### WORK ORDER:
Look for "center" in the listing below. Gather each line that contains it.

### RECORD EXCERPTS:
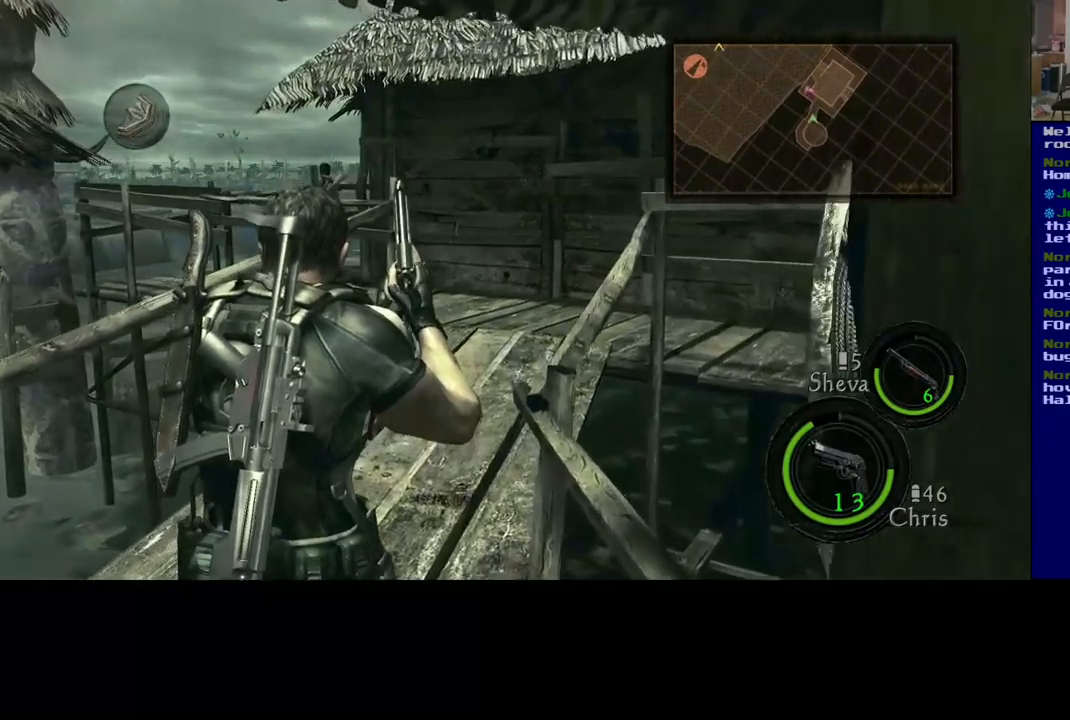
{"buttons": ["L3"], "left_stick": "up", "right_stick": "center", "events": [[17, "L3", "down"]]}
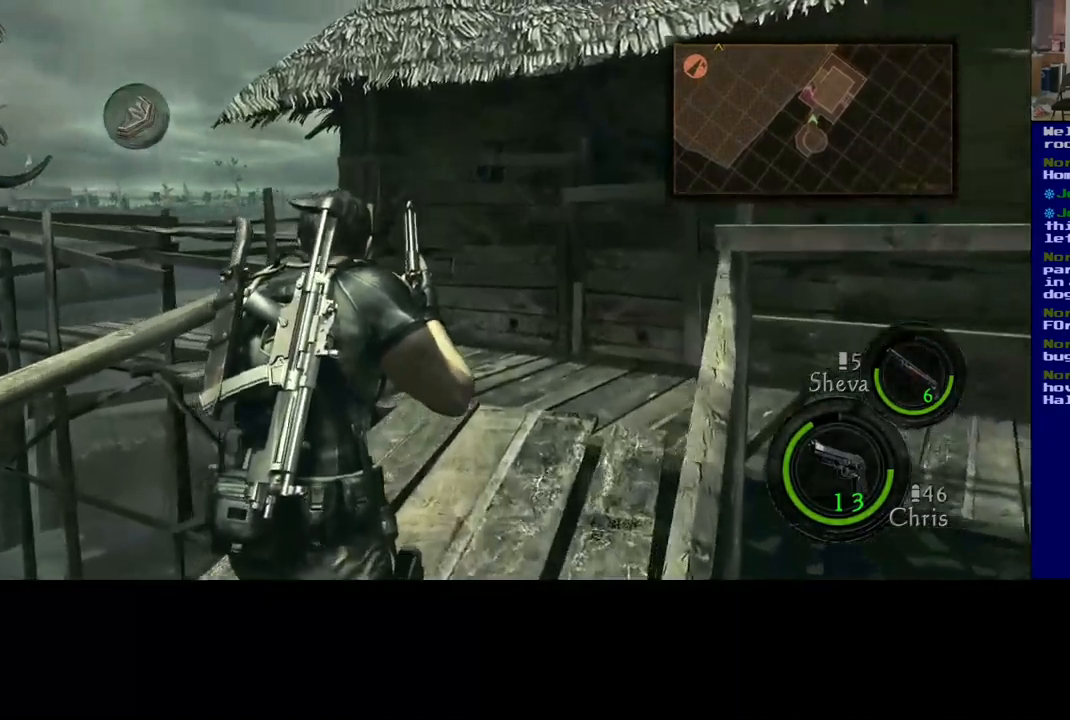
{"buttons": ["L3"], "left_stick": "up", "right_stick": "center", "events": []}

==

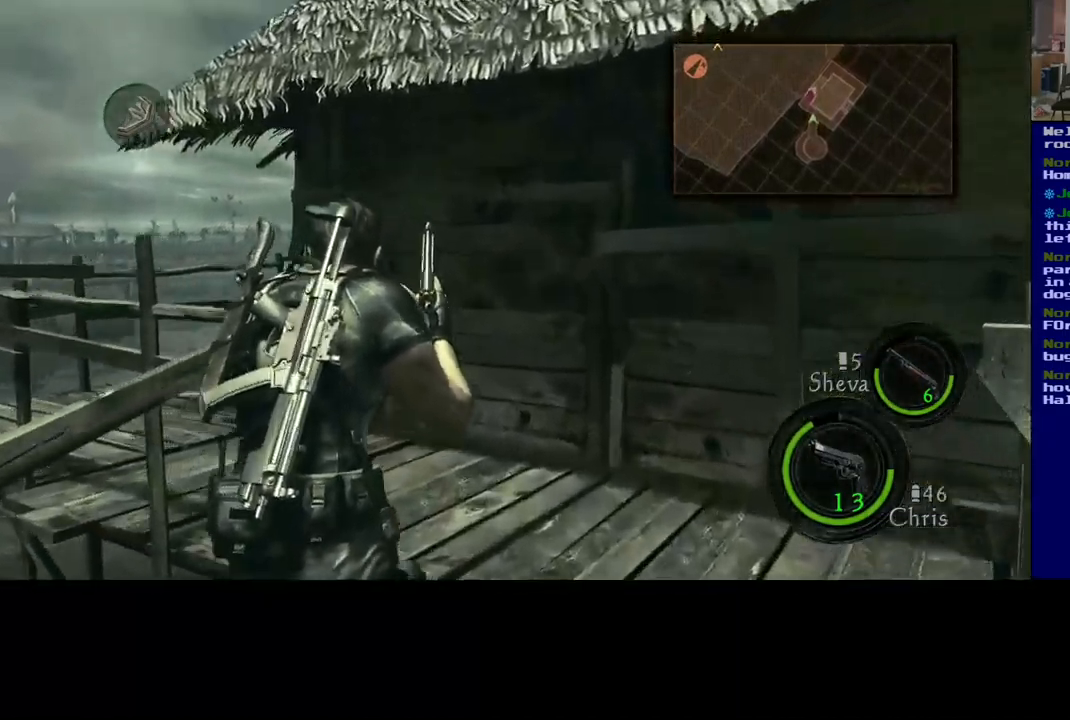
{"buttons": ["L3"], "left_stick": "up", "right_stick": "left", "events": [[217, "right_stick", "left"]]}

### WRITTEN RESPONSE:
{"buttons": ["L3"], "left_stick": "up", "right_stick": "center", "events": [[17, "L3", "down"]]}
{"buttons": ["L3"], "left_stick": "up", "right_stick": "center", "events": []}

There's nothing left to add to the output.